Target locations include major, "24-hour," international cities such as Los Angeles and Miami. Schrager's already purchased sites in both New York and London.
Schrager declined to reveal development costs for the hotels.
While the Public Chicago is owned by entities controlled by Schrager and iStar Financial and is operated by the Ian Schrager Company, the hotel veteran is up for alternative arrangements such as third-party management.
Schrager envisions 15 to 20 hotels within five years, though he anticipates some challenges along the way.
“It’s very difficult to get deals done in this environment,” he said. “The banks haven’t been moving. It’s just very difficult to get a transaction done. When an asset becomes available, it’s sort of very competitive.
Additionally, he said asset prices haven’t dropped in response to the economy, so good sites are few and far in between.
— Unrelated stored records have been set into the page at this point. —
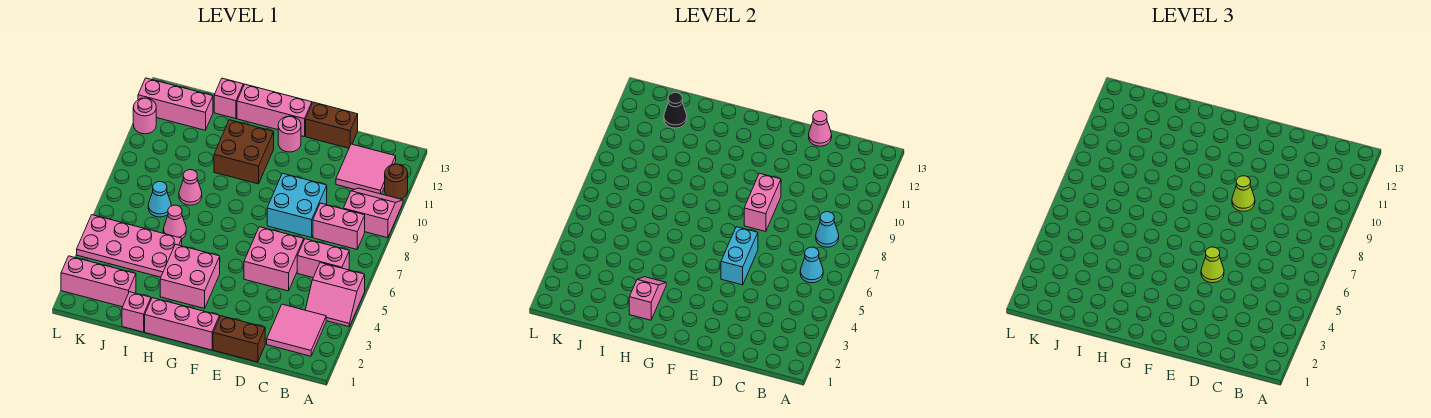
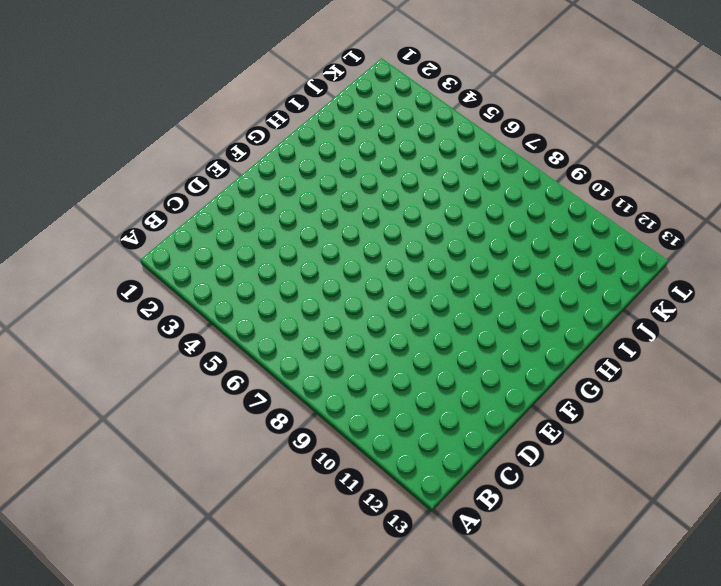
none -> pink 2x2 slope [305,263,365,327]
none -> pink 2x2 slope [343,188,403,238]
none -> brown 1x1 round brick [385,164,408,199]
none -> pink 2x2 tile [267,304,326,356]

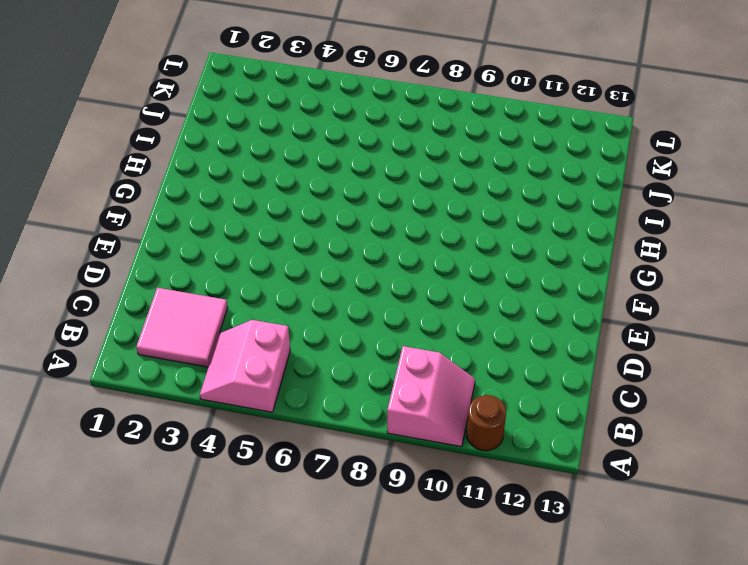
none -> pink 1x2 brick [297,239,349,278]
none -> pink 1x2 brick [313,203,365,249]
none -> pink 2x2 tile [336,144,396,194]
none -> brown 1x2 brick [213,316,265,362]

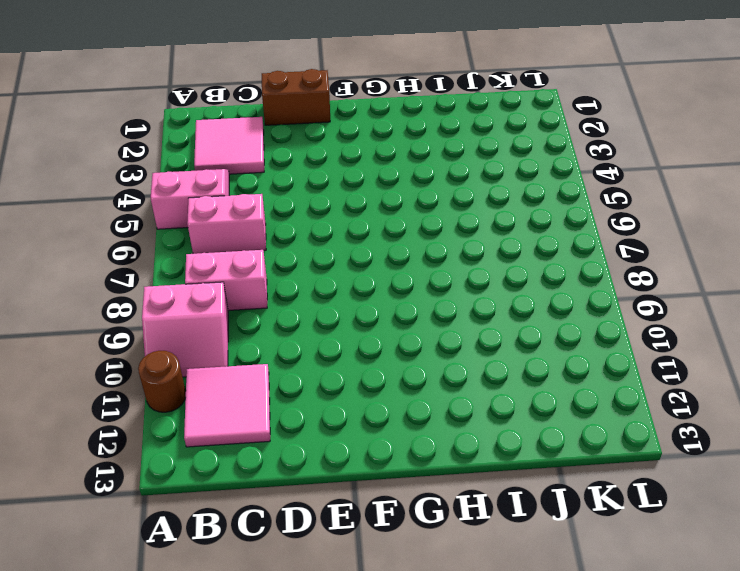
none -> pink 2x2 brick [244,227,304,291]
none -> cyan 2x2 brick [267,173,327,238]
none -> brown 1x2 brick [306,102,358,148]
none -> pink 1x3 brick [145,298,220,350]

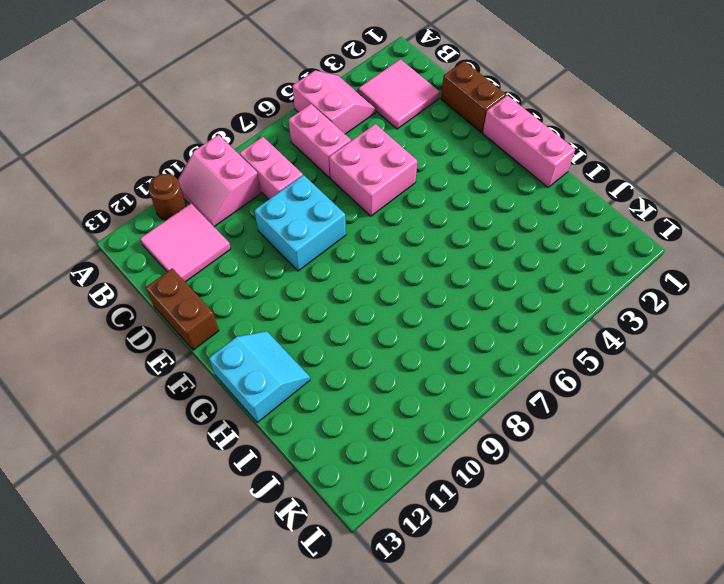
cyan 2x2 slope [209,331,310,422] -> pink 1x3 brick [237,84,312,136]
none -> pink 1x1 round brick [278,116,301,152]
none -> pink 2x2 brick [160,244,220,309]
none -> brown 2x2 brick [214,120,274,184]
none -> pink 1x1 brick [122,292,151,332]

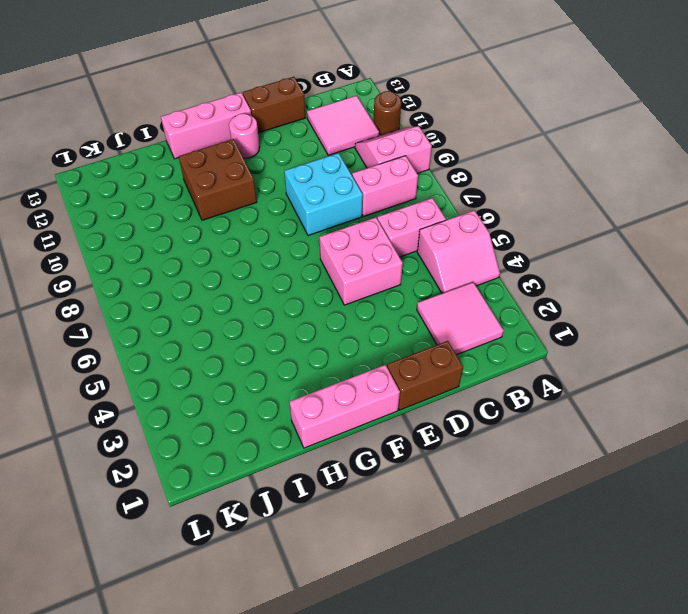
none -> pink 2x2 brick [160,244,220,309]
none -> pink 1x1 brick [122,292,151,332]
none -> pink 2x4 plate [77,215,182,277]
none -> pink 1x1 cone [163,205,186,239]

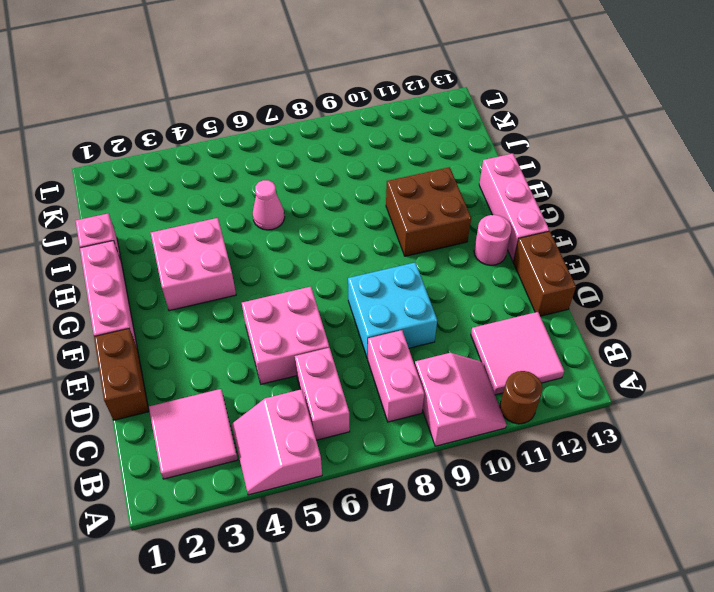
none -> pink 2x4 plate [77,215,182,277]
none -> pink 1x1 cone [179,170,202,205]
none -> pink 1x1 brick [214,78,243,119]
none -> pink 1x3 brick [61,256,136,307]

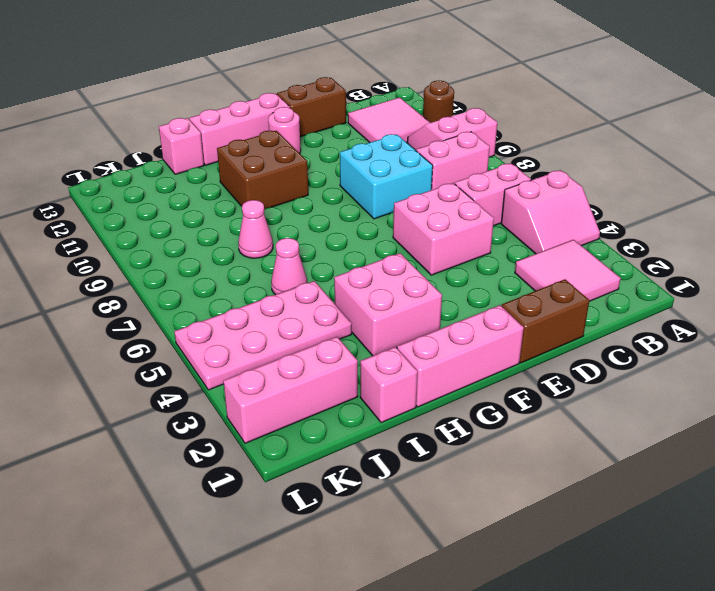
none -> cyan 1x1 cone [148,182,171,217]
none -> pink 1x3 brick [138,78,213,130]
none -> pink 1x1 round brick [133,98,156,134]
none -> cyan 1x1 cone [800,247,823,283]

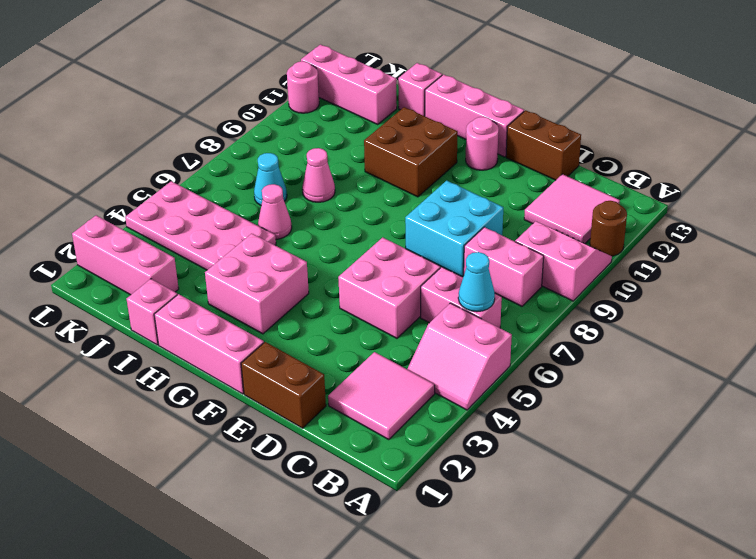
none -> cyan 1x1 cone [816,212,839,247]
none -> pink 1x1 cone [809,111,832,146]
none -> cyan 1x2 brick [721,227,758,285]
none -> pink 1x2 brick [744,173,781,232]

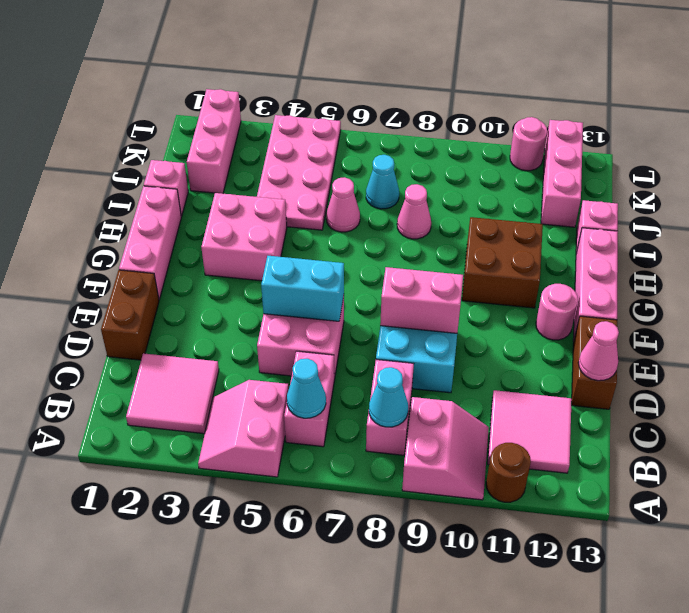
none -> pink 1x2 slope [629,277,666,320]
none -> black 1x1 cone [664,93,687,128]
none -> lime 1x1 cone [1201,247,1224,283]
none -> lime 1x1 cone [1232,176,1255,211]

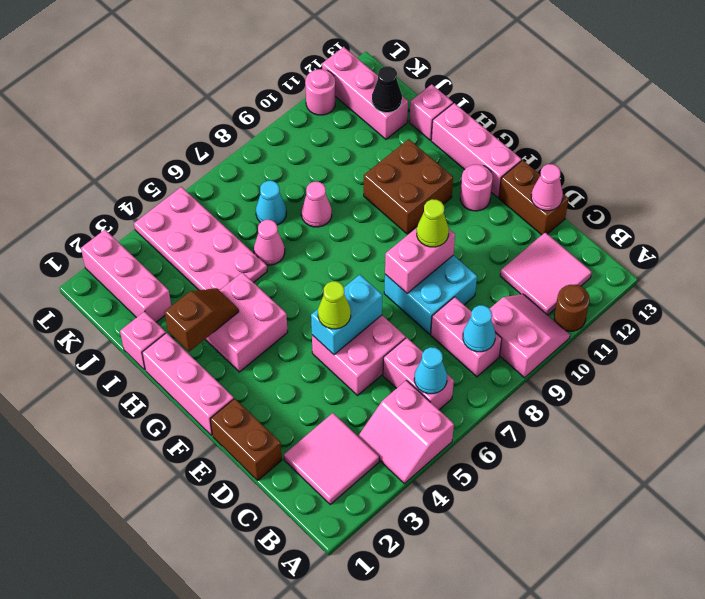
brown 1x2 slope [165,288,239,352] -> pink 1x2 slope [629,277,666,320]

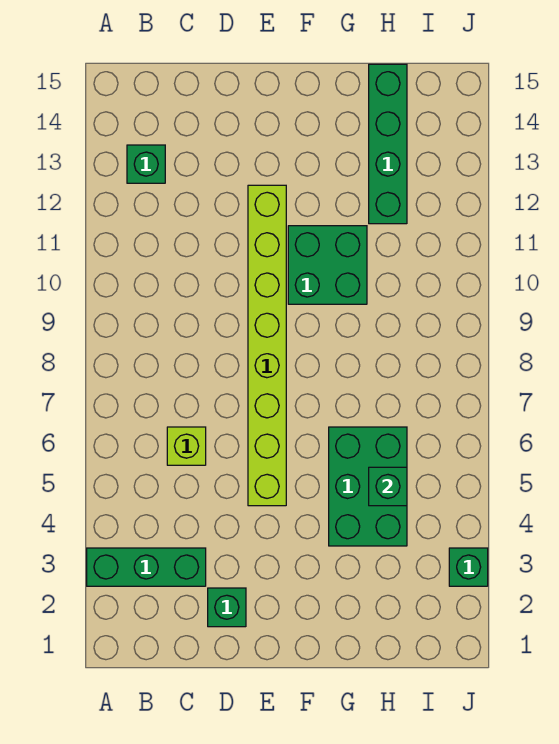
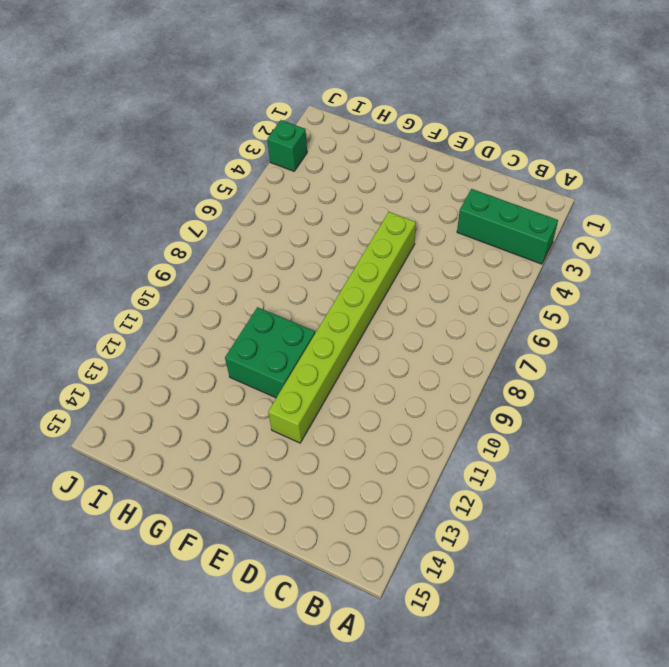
none -> green 1x1 brick [127,145,165,183]
none -> lime 1x1 brick [167,427,206,465]

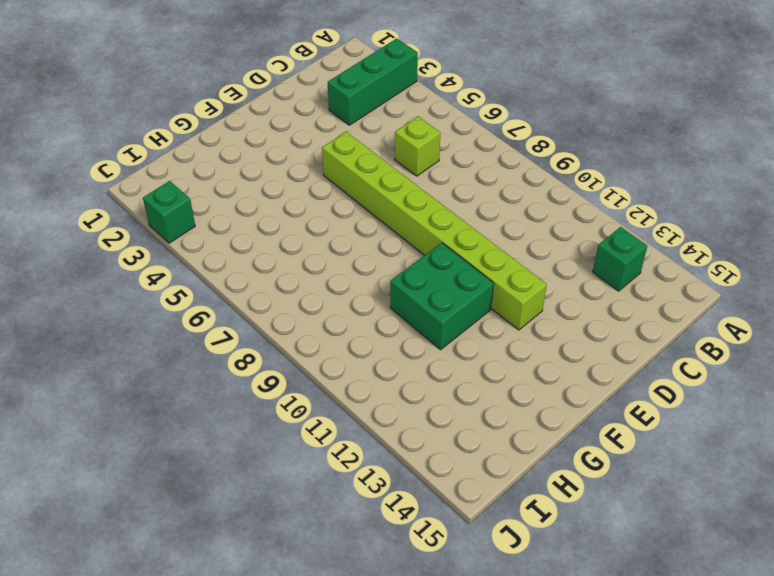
none -> green 1x1 brick [208,588,246,627]
none -> green 2x3 brick [329,427,407,546]

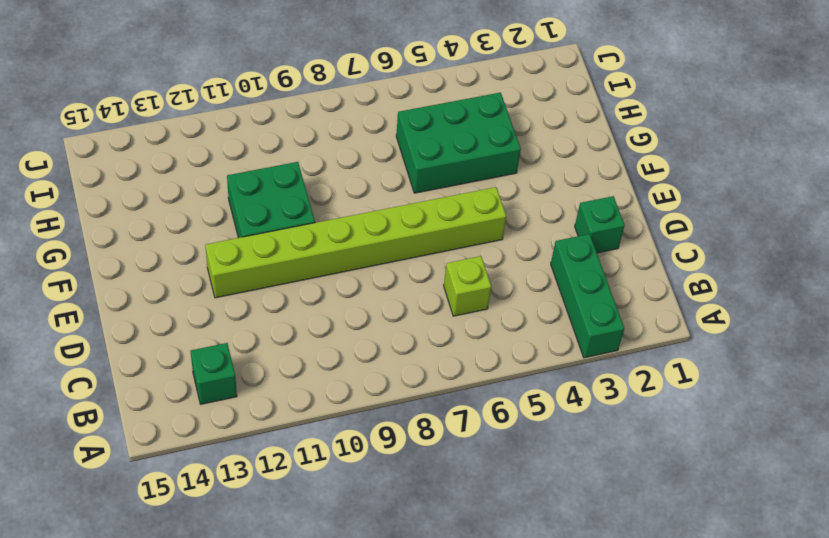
none -> green 1x4 brick [369,64,407,224]
none -> green 1x1 brick [449,548,488,586]

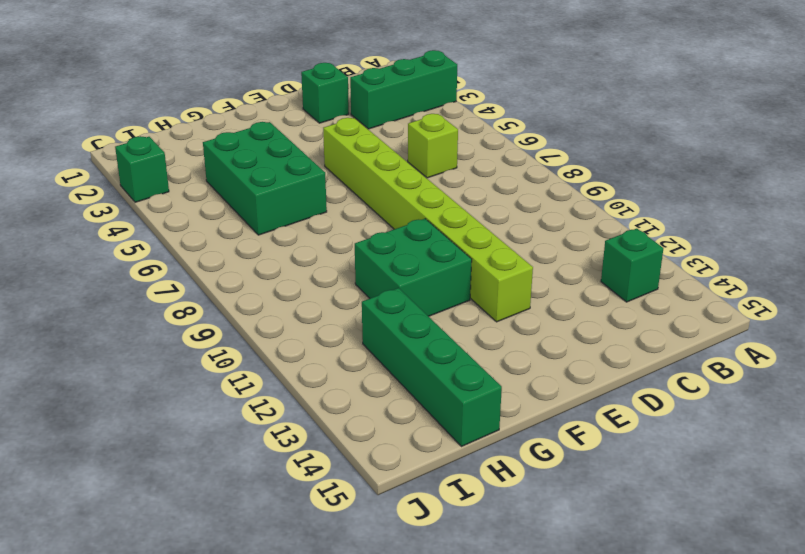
none -> green 1x1 brick [369,467,407,506]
Having established a foothold below the boutique segment, Schrager said he’s eager to broaden his stance and move above it.
“We would love to do a luxury brand as well. I think there’s an opportunity on that end.”
For now, however, Schrager’s got enough on his plate with Public.
“All of the opportunities are coming into the Public space, and that space is wide open. There isn’t anything really original with the kind of exciting food-and-beverage concepts and the great service we provide and the exciting visuals. We’re going into that select-service space and providing luxury service but all at the same value.”